Task
The response must contain every record, repeated exactly.

Records from a collection
************
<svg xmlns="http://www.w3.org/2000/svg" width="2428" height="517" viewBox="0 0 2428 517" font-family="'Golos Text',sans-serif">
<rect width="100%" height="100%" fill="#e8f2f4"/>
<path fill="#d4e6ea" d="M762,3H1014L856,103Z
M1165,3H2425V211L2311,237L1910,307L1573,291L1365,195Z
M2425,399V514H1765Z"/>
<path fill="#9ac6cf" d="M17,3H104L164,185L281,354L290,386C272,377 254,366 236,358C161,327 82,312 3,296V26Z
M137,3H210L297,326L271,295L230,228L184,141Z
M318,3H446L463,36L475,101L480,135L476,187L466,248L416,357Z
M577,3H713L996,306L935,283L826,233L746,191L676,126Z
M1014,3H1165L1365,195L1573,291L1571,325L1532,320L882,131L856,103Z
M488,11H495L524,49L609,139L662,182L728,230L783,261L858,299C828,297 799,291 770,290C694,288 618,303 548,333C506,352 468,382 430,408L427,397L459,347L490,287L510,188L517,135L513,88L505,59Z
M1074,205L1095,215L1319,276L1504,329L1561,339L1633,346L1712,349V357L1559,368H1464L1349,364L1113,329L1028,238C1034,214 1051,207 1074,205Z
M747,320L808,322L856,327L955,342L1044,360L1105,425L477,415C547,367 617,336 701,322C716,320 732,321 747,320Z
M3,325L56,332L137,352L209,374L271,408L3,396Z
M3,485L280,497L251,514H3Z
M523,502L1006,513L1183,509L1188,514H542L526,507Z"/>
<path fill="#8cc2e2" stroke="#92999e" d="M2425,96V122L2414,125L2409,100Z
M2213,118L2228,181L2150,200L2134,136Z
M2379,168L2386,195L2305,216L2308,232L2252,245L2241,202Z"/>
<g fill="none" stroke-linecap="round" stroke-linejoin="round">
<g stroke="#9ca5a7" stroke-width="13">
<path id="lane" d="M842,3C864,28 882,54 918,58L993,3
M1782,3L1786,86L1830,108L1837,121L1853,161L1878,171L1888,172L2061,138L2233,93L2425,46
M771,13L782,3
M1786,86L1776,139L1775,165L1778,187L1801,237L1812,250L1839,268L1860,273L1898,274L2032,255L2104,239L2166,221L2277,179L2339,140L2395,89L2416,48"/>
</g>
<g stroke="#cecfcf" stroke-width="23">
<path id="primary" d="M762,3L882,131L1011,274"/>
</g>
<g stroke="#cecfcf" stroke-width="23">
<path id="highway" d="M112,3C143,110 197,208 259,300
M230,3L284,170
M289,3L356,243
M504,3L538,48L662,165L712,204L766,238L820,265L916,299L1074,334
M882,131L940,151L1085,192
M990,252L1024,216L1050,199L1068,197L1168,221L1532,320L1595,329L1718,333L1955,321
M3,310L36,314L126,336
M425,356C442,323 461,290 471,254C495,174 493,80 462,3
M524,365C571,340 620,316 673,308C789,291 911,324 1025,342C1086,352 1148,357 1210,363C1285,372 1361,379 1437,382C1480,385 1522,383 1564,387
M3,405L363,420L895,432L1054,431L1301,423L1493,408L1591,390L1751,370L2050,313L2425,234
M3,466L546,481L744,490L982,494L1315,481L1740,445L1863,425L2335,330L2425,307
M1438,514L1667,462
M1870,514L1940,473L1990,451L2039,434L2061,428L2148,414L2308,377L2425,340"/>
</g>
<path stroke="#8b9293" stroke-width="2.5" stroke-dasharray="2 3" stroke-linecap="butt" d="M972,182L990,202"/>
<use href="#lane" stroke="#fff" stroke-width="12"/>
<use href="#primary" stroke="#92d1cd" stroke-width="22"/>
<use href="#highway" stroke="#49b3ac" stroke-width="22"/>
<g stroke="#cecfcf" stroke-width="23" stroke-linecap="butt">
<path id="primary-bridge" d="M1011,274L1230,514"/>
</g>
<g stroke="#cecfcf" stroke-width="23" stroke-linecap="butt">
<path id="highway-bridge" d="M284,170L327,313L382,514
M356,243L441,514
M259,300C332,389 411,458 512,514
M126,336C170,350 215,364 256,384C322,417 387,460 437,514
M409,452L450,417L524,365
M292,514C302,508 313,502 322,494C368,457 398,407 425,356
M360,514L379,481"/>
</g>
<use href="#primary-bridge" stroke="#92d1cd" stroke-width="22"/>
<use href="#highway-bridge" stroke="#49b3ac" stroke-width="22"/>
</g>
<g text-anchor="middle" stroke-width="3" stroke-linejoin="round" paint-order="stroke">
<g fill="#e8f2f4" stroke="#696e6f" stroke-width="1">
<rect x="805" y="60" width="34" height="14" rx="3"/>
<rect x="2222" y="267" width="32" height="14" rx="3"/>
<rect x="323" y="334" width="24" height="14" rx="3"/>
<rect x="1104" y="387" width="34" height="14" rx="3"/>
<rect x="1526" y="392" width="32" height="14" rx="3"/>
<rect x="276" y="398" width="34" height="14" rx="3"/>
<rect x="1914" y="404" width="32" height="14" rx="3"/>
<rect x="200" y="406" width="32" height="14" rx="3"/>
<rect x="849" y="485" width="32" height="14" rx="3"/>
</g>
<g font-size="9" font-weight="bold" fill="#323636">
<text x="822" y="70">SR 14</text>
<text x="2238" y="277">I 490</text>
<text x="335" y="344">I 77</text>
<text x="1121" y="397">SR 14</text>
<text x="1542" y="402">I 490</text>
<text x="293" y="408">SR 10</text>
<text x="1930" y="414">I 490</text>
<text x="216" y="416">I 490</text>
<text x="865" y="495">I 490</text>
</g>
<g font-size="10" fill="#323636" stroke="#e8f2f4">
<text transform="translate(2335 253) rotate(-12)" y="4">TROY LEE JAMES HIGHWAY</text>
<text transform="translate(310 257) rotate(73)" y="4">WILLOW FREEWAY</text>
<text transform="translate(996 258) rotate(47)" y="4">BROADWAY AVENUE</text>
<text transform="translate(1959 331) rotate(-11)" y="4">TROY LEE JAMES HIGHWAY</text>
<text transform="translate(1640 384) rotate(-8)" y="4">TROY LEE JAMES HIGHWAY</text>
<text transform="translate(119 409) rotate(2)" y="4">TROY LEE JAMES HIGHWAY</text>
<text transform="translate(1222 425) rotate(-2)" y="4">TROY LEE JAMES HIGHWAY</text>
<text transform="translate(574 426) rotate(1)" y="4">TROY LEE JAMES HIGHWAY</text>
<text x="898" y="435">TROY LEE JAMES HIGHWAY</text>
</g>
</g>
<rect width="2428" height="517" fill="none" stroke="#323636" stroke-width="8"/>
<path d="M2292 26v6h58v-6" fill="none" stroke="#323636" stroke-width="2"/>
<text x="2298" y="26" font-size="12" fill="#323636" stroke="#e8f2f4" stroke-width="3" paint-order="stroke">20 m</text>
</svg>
************
Finished task
<svg xmlns="http://www.w3.org/2000/svg" width="2428" height="517" viewBox="0 0 2428 517" font-family="'Golos Text',sans-serif">
<rect width="100%" height="100%" fill="#e8f2f4"/>
<path fill="#d4e6ea" d="M762,3H1014L856,103Z
M1165,3H2425V211L2311,237L1910,307L1573,291L1365,195Z
M2425,399V514H1765Z"/>
<path fill="#9ac6cf" d="M17,3H104L164,185L281,354L290,386C272,377 254,366 236,358C161,327 82,312 3,296V26Z
M137,3H210L297,326L271,295L230,228L184,141Z
M318,3H446L463,36L475,101L480,135L476,187L466,248L416,357Z
M577,3H713L996,306L935,283L826,233L746,191L676,126Z
M1014,3H1165L1365,195L1573,291L1571,325L1532,320L882,131L856,103Z
M488,11H495L524,49L609,139L662,182L728,230L783,261L858,299C828,297 799,291 770,290C694,288 618,303 548,333C506,352 468,382 430,408L427,397L459,347L490,287L510,188L517,135L513,88L505,59Z
M1074,205L1095,215L1319,276L1504,329L1561,339L1633,346L1712,349V357L1559,368H1464L1349,364L1113,329L1028,238C1034,214 1051,207 1074,205Z
M747,320L808,322L856,327L955,342L1044,360L1105,425L477,415C547,367 617,336 701,322C716,320 732,321 747,320Z
M3,325L56,332L137,352L209,374L271,408L3,396Z
M3,485L280,497L251,514H3Z
M523,502L1006,513L1183,509L1188,514H542L526,507Z"/>
<path fill="#8cc2e2" stroke="#92999e" d="M2425,96V122L2414,125L2409,100Z
M2213,118L2228,181L2150,200L2134,136Z
M2379,168L2386,195L2305,216L2308,232L2252,245L2241,202Z"/>
<g fill="none" stroke-linecap="round" stroke-linejoin="round">
<g stroke="#9ca5a7" stroke-width="13">
<path id="lane" d="M842,3C864,28 882,54 918,58L993,3
M1782,3L1786,86L1830,108L1837,121L1853,161L1878,171L1888,172L2061,138L2233,93L2425,46
M771,13L782,3
M1786,86L1776,139L1775,165L1778,187L1801,237L1812,250L1839,268L1860,273L1898,274L2032,255L2104,239L2166,221L2277,179L2339,140L2395,89L2416,48"/>
</g>
<g stroke="#cecfcf" stroke-width="23">
<path id="primary" d="M762,3L882,131L1011,274"/>
</g>
<g stroke="#cecfcf" stroke-width="23">
<path id="highway" d="M112,3C143,110 197,208 259,300
M230,3L284,170
M289,3L356,243
M504,3L538,48L662,165L712,204L766,238L820,265L916,299L1074,334
M882,131L940,151L1085,192
M990,252L1024,216L1050,199L1068,197L1168,221L1532,320L1595,329L1718,333L1955,321
M3,310L36,314L126,336
M425,356C442,323 461,290 471,254C495,174 493,80 462,3
M524,365C571,340 620,316 673,308C789,291 911,324 1025,342C1086,352 1148,357 1210,363C1285,372 1361,379 1437,382C1480,385 1522,383 1564,387
M3,405L363,420L895,432L1054,431L1301,423L1493,408L1591,390L1751,370L2050,313L2425,234
M3,466L546,481L744,490L982,494L1315,481L1740,445L1863,425L2335,330L2425,307
M1438,514L1667,462
M1870,514L1940,473L1990,451L2039,434L2061,428L2148,414L2308,377L2425,340"/>
</g>
<path stroke="#8b9293" stroke-width="2.5" stroke-dasharray="2 3" stroke-linecap="butt" d="M972,182L990,202"/>
<use href="#lane" stroke="#fff" stroke-width="12"/>
<use href="#primary" stroke="#92d1cd" stroke-width="22"/>
<use href="#highway" stroke="#49b3ac" stroke-width="22"/>
<g stroke="#cecfcf" stroke-width="23" stroke-linecap="butt">
<path id="primary-bridge" d="M1011,274L1230,514"/>
</g>
<g stroke="#cecfcf" stroke-width="23" stroke-linecap="butt">
<path id="highway-bridge" d="M284,170L327,313L382,514
M356,243L441,514
M259,300C332,389 411,458 512,514
M126,336C170,350 215,364 256,384C322,417 387,460 437,514
M409,452L450,417L524,365
M292,514C302,508 313,502 322,494C368,457 398,407 425,356
M360,514L379,481"/>
</g>
<use href="#primary-bridge" stroke="#92d1cd" stroke-width="22"/>
<use href="#highway-bridge" stroke="#49b3ac" stroke-width="22"/>
</g>
<g text-anchor="middle" stroke-width="3" stroke-linejoin="round" paint-order="stroke">
<g fill="#e8f2f4" stroke="#696e6f" stroke-width="1">
<rect x="805" y="60" width="34" height="14" rx="3"/>
<rect x="2222" y="267" width="32" height="14" rx="3"/>
<rect x="323" y="334" width="24" height="14" rx="3"/>
<rect x="1104" y="387" width="34" height="14" rx="3"/>
<rect x="1526" y="392" width="32" height="14" rx="3"/>
<rect x="276" y="398" width="34" height="14" rx="3"/>
<rect x="1914" y="404" width="32" height="14" rx="3"/>
<rect x="200" y="406" width="32" height="14" rx="3"/>
<rect x="849" y="485" width="32" height="14" rx="3"/>
</g>
<g font-size="9" font-weight="bold" fill="#323636">
<text x="822" y="70">SR 14</text>
<text x="2238" y="277">I 490</text>
<text x="335" y="344">I 77</text>
<text x="1121" y="397">SR 14</text>
<text x="1542" y="402">I 490</text>
<text x="293" y="408">SR 10</text>
<text x="1930" y="414">I 490</text>
<text x="216" y="416">I 490</text>
<text x="865" y="495">I 490</text>
</g>
<g font-size="10" fill="#323636" stroke="#e8f2f4">
<text transform="translate(2335 253) rotate(-12)" y="4">TROY LEE JAMES HIGHWAY</text>
<text transform="translate(310 257) rotate(73)" y="4">WILLOW FREEWAY</text>
<text transform="translate(996 258) rotate(47)" y="4">BROADWAY AVENUE</text>
<text transform="translate(1959 331) rotate(-11)" y="4">TROY LEE JAMES HIGHWAY</text>
<text transform="translate(1640 384) rotate(-8)" y="4">TROY LEE JAMES HIGHWAY</text>
<text transform="translate(119 409) rotate(2)" y="4">TROY LEE JAMES HIGHWAY</text>
<text transform="translate(1222 425) rotate(-2)" y="4">TROY LEE JAMES HIGHWAY</text>
<text transform="translate(574 426) rotate(1)" y="4">TROY LEE JAMES HIGHWAY</text>
<text x="898" y="435">TROY LEE JAMES HIGHWAY</text>
</g>
</g>
<rect width="2428" height="517" fill="none" stroke="#323636" stroke-width="8"/>
<path d="M2292 26v6h58v-6" fill="none" stroke="#323636" stroke-width="2"/>
<text x="2298" y="26" font-size="12" fill="#323636" stroke="#e8f2f4" stroke-width="3" paint-order="stroke">20 m</text>
</svg>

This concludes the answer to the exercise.